Es ist frühmorgens. Mein Mensch ist früher als üblich aufgestanden. Nachdem ich mein Morgengeschäft auf der grossen Wiese vor der Wohnung erledigt hatte,beobachte ich wie mein Mensch hektisch verschiedene Dinge zusammensucht. Plötzlich holt sie den Rucksack hervor; mein Rucksack. Da weiss ich, wir gehen aus. Immer wenn wir längere Ausflüge unternehmen, darf ich zwischendurch in meinem Rucksack sitzen und mein Mensch trägt mich damit vor ihrer Brust umher.
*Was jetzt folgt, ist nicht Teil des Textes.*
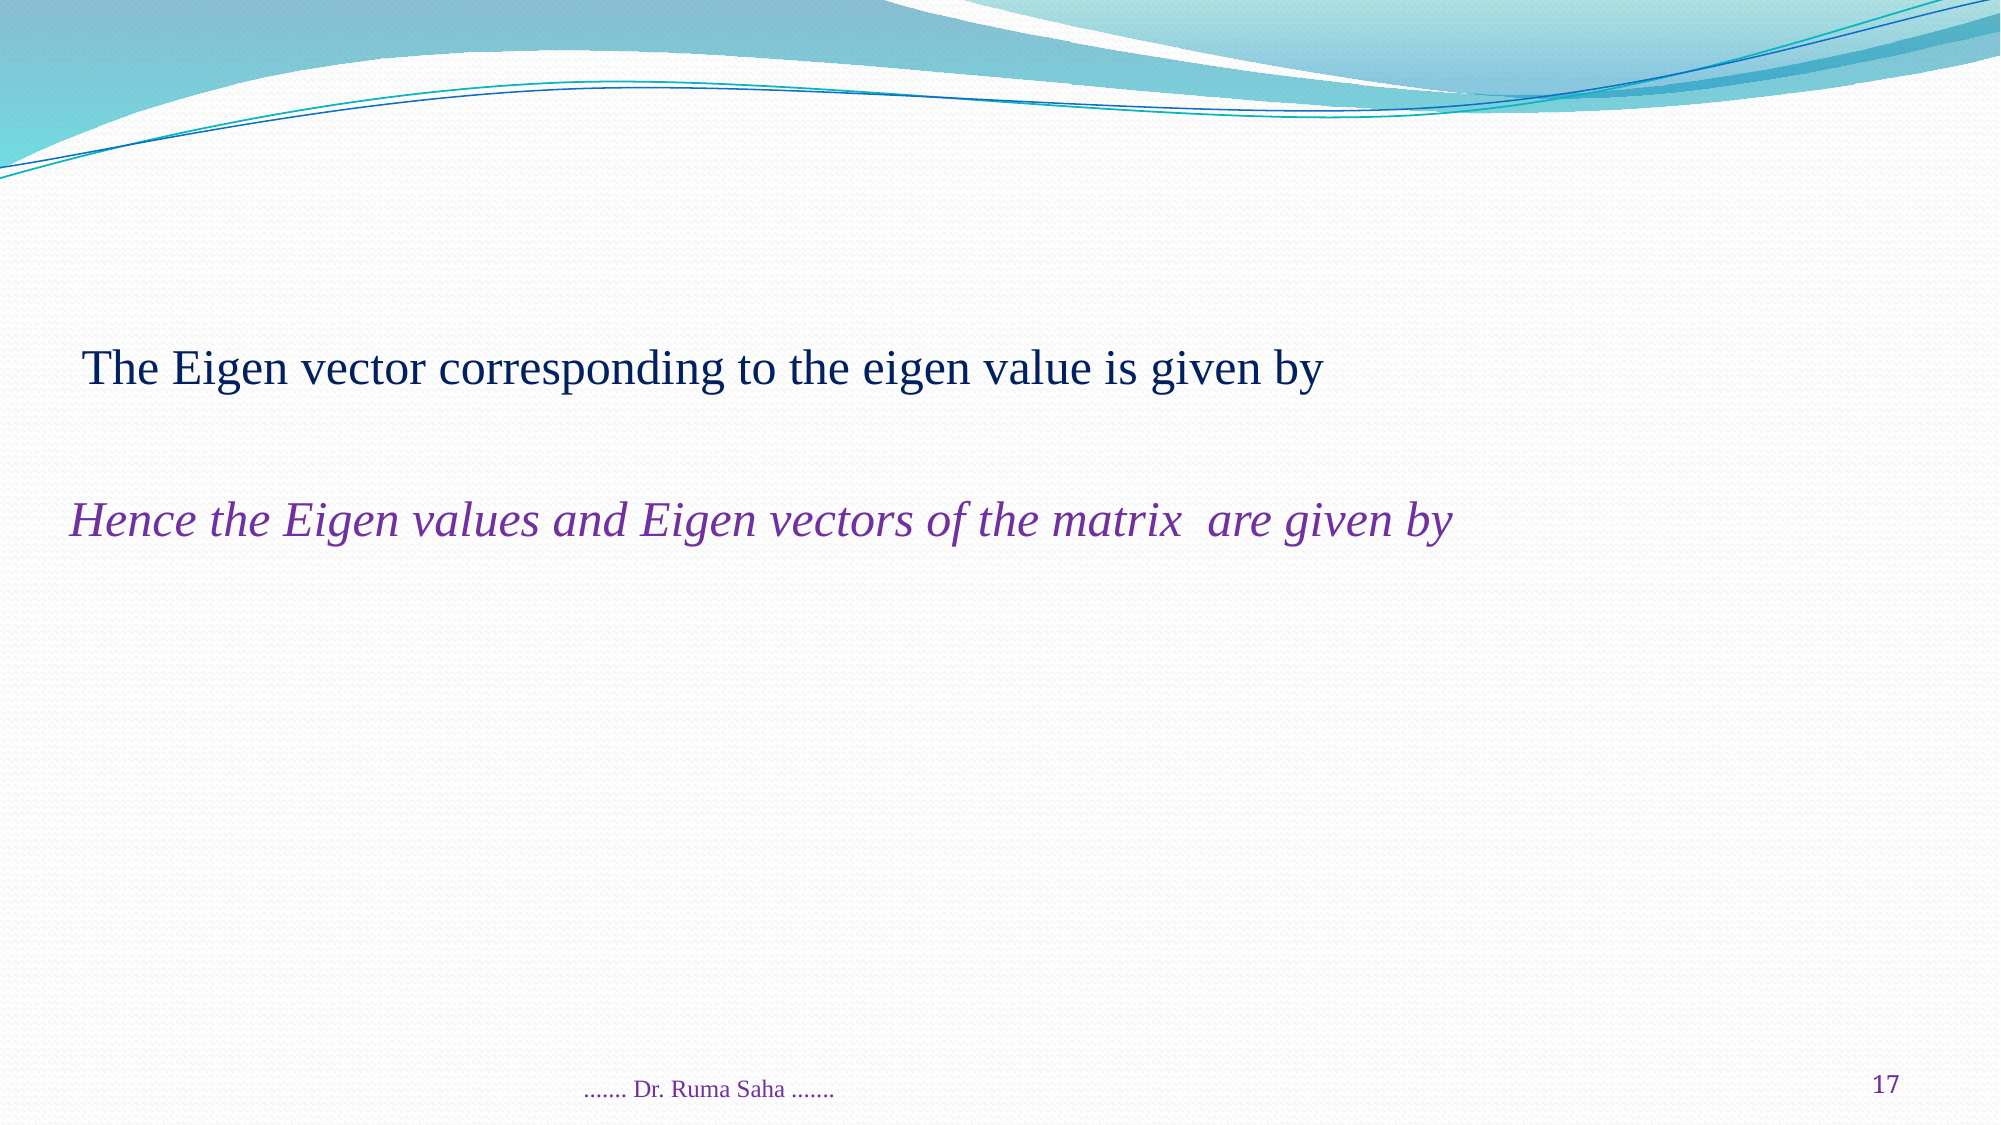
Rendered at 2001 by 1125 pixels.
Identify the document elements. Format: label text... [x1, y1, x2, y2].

footer ....... Dr. Ruma Saha ....... [583, 1042, 1317, 1103]
slide_number 17 [1733, 1042, 1900, 1103]
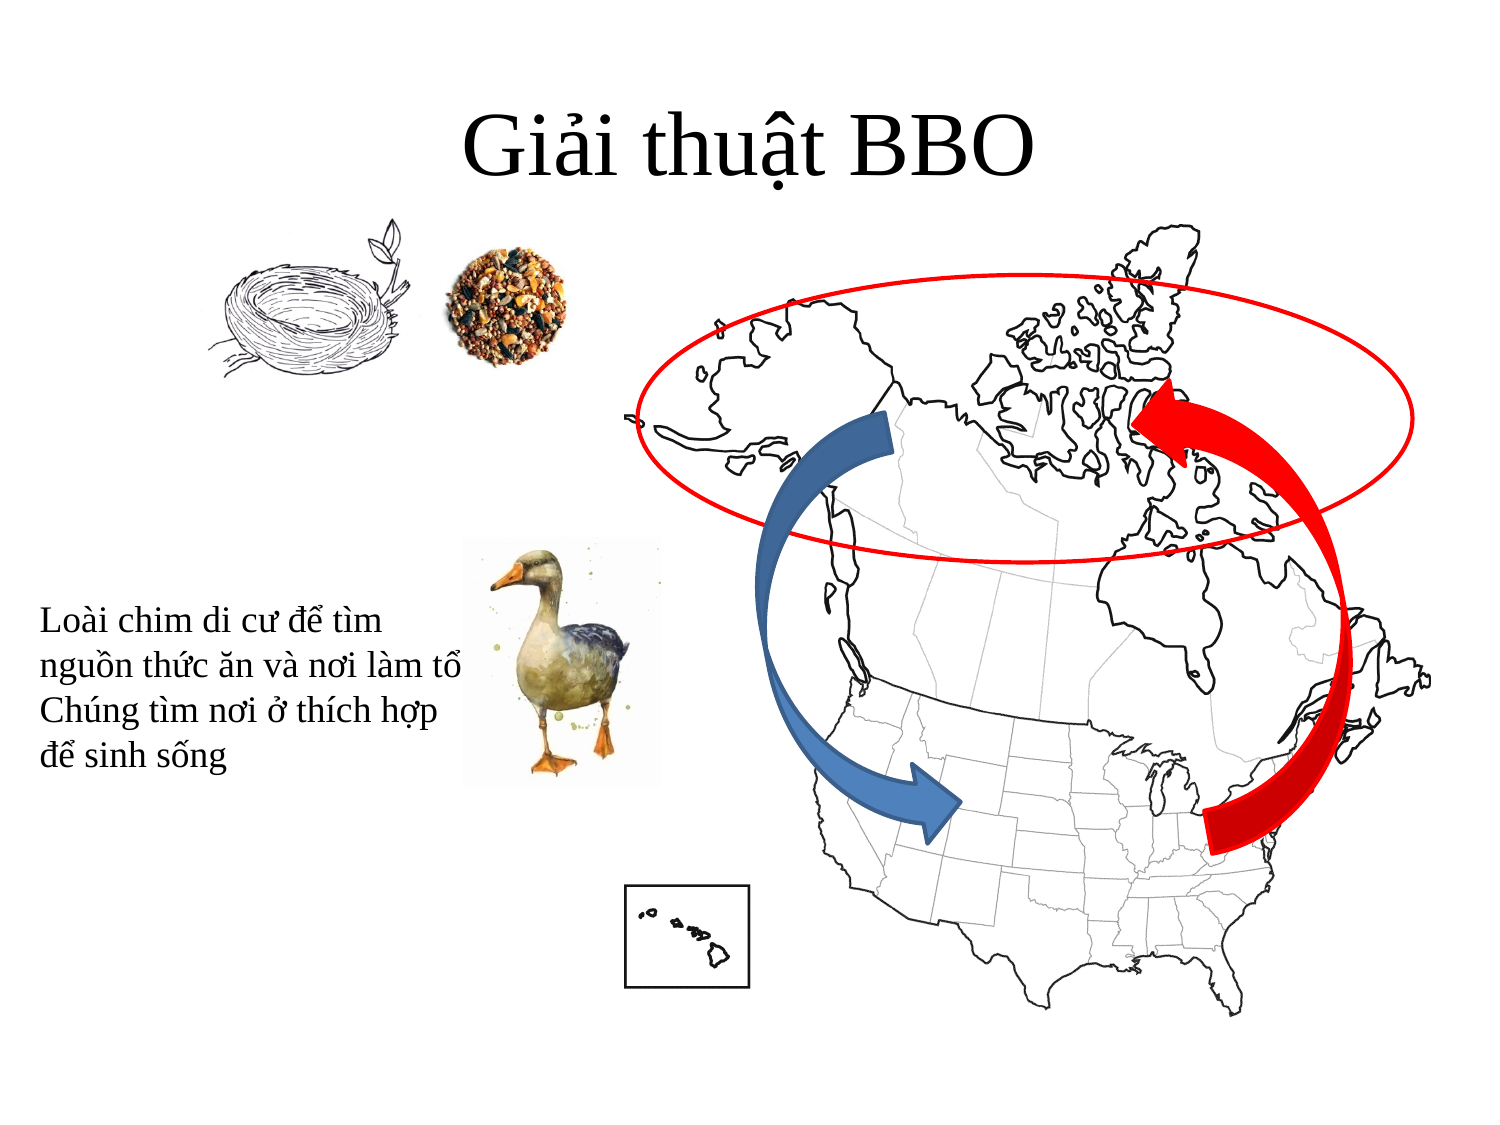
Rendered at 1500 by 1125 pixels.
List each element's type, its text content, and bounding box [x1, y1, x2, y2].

Freudig hüpfe ich in meinen Rucksack, denn ich liebe es geschützt zu sein und trotzdem die Gegend abzuchecken.

Doch mein Mensch lässt mich vorerst nicht in meinem Rucksack bleiben und so spazieren wir bis zur nächsten Bushaltestelle. Dort darf ich im meinem Rucksack Platz nehmen und nachdem wir in den Bus gestiegen sind, beobachte ich die vielen Menschen,die um uns herumstehen. Als wir vom Bus aussteigen treffen wir die Mama meines Menschen. Ich freue mich sie zu sehen, denn sie geht auch oft mit mir spazieren, gibt mir Essen und streichelt mich, wenn mein Mensch zu beschäftigt ist und ich bei ihr übernachten darf. Zu dritt steigen wir in einen Zug. Mein Mensch und ihre Mama setzen sich hin und mein Mensch setzt mich in meinem Rucksack neben sich ab und obwohl ich in meinem Rucksack bleiben muss -sonst müssen wir ein Billett für mich kaufen- fühle ich mich wohl und verfolge gespannt,was um mich passiert.

Als wir aus dem Zug ausgestiegen sind, spüre ich die Wärme der Sonne und nach einem kurzem Spaziergang erreichen wir einen See, wo wir eine kurze Pause einlegen. Wir sind in Locarno, sagt mein Mensch. Ich geniesse die Aussicht auf den See, neben mir ein Schälchen kühles Wasser und ein warmes Lüftchen, das mir um die Schnauze weht. Was will Hund mehr?

Danach hatten mein Mensch und ihre Mama hunger und während sie ihr Essen zu sich nehmen, bleibe ich ruhig und gelassen,mit Blick auf ein Schwimmbecken und zwischendurch ein Häppchen essend, in meinem Rucksack unter dem Tisch – Herrlich.

Ich dachte besser kann es nicht sein, doch nach dem Essen besteigen wir nach einem Spaziergang ein Schiff und ich bin entzückt von der erfrischenden Seeluft, welche mir um die Ohren zieht und blicke zufrieden auf den See hinaus und bestaune die prächtigen Häuser am Seeufer.

Nach dieser erholsamen Seefahrt genehmigen sich meine Menschen noch ein Gelato und ich erfreue mich am Schatten unter dem Tisch

Bei der Rückreise im Zug überkommt mich eine wohlige Müdigkeit und ich gönne mir ein Schläfchen. Was für ein spannender Tag das war. Ich freue mich schon auf den nächsten Ausflug.